Existence of thin bases Suppose $A$ is a finite alphabet. Let’s call a formal language $L$ over $A$ a base of order k iff $|A^* \setminus L^k| < \infty$. 
The following statement is true:

If $|A| \geq 2$ and $L$ is a base of order $k$ then $|L \cap \bigcup_{i = 0}^n A^i| \geq |A|^{\frac{n}{k} + O(1)}$ where $n \to \infty$.

Proof:
Suppose $c = |A^* \setminus L^k|$. Then for sufficiently large $n$ we have $|L^k \cap \bigcup_{i = 0}^n A^i| = \frac{|A|^{n+1}-1}{|A|-1} - c$. On the other hand, it is not hard to see, that $|L^k \cap \bigcup_{i = 0}^n A^i| \leq |\bigcup_{i = 0}^n A^i  \cap L|^k$. Thus $|\bigcup_{i = 0}^n A^i  \cap L| \geq (\frac{|A|^{n+1}-1}{|A|-1} - c)^{\frac{1}{k}} = |A|^{\frac{n}{k} + O(1)}$.
Q.E.D.
Now let’s call a base $L$ of order $k$ thin iff $|L \cap \bigcup_{i = 0}^n A^i| = |A|^{\frac{n}{k} + O(1)}$.

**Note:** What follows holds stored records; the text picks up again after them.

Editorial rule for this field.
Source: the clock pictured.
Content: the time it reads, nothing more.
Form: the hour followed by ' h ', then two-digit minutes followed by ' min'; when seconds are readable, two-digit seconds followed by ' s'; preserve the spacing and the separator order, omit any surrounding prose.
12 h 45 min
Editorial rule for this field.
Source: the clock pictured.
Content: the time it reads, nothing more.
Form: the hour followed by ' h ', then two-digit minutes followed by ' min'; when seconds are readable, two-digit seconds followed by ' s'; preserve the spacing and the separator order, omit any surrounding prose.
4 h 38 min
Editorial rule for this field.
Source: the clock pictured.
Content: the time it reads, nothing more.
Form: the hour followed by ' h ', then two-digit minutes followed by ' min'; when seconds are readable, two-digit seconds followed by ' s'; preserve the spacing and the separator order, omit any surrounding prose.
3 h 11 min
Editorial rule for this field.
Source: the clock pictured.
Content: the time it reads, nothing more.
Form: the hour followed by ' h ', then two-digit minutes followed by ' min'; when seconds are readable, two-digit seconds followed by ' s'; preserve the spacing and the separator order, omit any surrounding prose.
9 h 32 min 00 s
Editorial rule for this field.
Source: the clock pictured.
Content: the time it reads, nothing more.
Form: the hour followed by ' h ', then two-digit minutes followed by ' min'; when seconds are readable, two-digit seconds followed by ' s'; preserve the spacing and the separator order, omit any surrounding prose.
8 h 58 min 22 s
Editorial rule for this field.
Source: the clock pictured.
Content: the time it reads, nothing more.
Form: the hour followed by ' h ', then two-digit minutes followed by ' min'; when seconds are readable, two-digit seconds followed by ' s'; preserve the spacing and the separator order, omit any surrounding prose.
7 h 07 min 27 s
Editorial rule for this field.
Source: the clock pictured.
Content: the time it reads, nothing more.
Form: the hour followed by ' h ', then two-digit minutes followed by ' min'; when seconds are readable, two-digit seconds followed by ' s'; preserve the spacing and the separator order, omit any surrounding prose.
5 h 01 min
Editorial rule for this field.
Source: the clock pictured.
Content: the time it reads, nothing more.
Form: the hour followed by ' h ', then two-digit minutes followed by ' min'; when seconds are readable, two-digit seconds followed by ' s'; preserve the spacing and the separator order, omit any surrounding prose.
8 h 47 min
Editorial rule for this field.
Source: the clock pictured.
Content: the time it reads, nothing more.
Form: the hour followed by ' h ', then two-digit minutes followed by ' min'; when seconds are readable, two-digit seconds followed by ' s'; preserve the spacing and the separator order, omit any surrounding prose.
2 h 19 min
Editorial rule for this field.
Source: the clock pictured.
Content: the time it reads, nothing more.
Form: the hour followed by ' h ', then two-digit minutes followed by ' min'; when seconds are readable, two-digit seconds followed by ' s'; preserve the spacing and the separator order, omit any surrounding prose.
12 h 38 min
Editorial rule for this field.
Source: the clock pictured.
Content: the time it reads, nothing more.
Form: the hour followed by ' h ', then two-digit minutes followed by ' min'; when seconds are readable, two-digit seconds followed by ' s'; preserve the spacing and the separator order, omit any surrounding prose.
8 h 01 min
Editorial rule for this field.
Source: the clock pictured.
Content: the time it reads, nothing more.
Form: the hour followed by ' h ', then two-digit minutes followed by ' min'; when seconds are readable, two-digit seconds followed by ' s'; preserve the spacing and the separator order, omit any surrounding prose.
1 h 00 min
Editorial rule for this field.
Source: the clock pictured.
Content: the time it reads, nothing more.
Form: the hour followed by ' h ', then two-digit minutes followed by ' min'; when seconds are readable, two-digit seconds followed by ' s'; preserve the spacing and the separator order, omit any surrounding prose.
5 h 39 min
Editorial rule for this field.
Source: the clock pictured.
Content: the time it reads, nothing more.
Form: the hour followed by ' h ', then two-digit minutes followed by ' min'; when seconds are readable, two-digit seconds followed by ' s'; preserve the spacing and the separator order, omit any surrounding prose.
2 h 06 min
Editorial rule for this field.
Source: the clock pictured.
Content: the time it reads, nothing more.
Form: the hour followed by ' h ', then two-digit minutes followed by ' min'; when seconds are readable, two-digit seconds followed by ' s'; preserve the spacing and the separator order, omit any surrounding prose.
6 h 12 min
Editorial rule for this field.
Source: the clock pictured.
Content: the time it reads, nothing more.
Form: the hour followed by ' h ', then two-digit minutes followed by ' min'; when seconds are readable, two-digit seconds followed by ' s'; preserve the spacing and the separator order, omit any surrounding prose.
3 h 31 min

Is it always true that for any finite $A$ with $|A| \geq 2$ and for any $k \in \mathbb{N}$ there exists a thin base of order $k$?

 A: There are no thin bases for $|A| \geq 2$, $k \geq 2$.
Let $L \subset A^*$ and define $p(n) = \frac{|L \cap A^n|}{|A^n|}$ for $n \geq 0$.

Lemma: The probability that a random string $s \in A^n$ is in $L^k$ is at most
  $$\sum_{n_1 + \cdots + n_k = n} p(n_1) \cdots p(n_k).$$

Proof:
For a given $s \in A^n$, $s$ is in $L^k$ if and only if we can write $s = s_1 s_2 \cdots s_k$ for some $s_1, s_2, \dots, s_k \in L$. Equivalently, $s$ is in $L^k$ if we can find some $0 \leq n_1, n_2, \dots, n_k \leq n$ with $n_1 + \cdots + n_k = n$ such that when we break the string $s$ into parts of lengths $n_1, \dots, n_k$, yielding respective parts $s_1, \dots, s_k$, then each $s_i$ is in $L$. Now, for random $s$, and a fixed choice of $n_1, \dots, n_k$, the parts of the resulting partition $s_1 s_2 \dots s_k$ are independent and such that $s_i$ is uniformly distributed in $A^{n_i}$, so the probability that this partition has $s_i \in L$ for each $i$ is clearly $p(n_1) \cdots p(n_k)$. The desired upper bound then follows from a union bound.

Proposition: If $L \subset A^*$ is such that $|L \cap A^n| = o(|A|^n n^{-k})$, then $L$ is not a base of order $k$.

Proof:
The given condition means that $p(n) = o(n^{-k})$. In particular, there is some $N > 0$ such that $p(n) \leq (2k^k)^{-1} n^{-k} = (2(kn)^k)^{-1}$ for all $n \geq N$. Now consider the probability that a random string $s \in A^{kn}$ is in $L^k$, for $n \geq N$. In any term $p(n_1) \cdots p(n_k)$ from the bound in our lemma, at least one $n_i \geq n$, hence $p(n_i) \leq (2(kn)^k)^{-1}$, and all other $p(n_j) \leq 1$, hence $p(n_1) \cdots p(n_k) \leq (2(kn)^k)^{-1}$. Summing over all terms, since there are at most $(kn)^k$ terms, we have that the probability that $s$ is in $L^k$ is at most $1/2$. This means that $A^{kn} \setminus L^k$ is nonempty for arbitrarily large $n$, so $L$ is not a base of order $k$.
Thus if $|L \cap \bigcup_{i=0}^n A^i| = |A|^{n/k + O(1)}$, then clearly $|L \cap A^n| = |A|^{n/k + O(1)} = o(|A|^n n^{-k})$, so $L$ cannot be a base of order $k$. This means there are no thin bases of order $k$.
Note: With a bit more work you can strengthen this to show that when $p(n) = o(n^{-1 + (1/k)})$, the bound from the lemma is $o(1)$, so the conclusion still applies.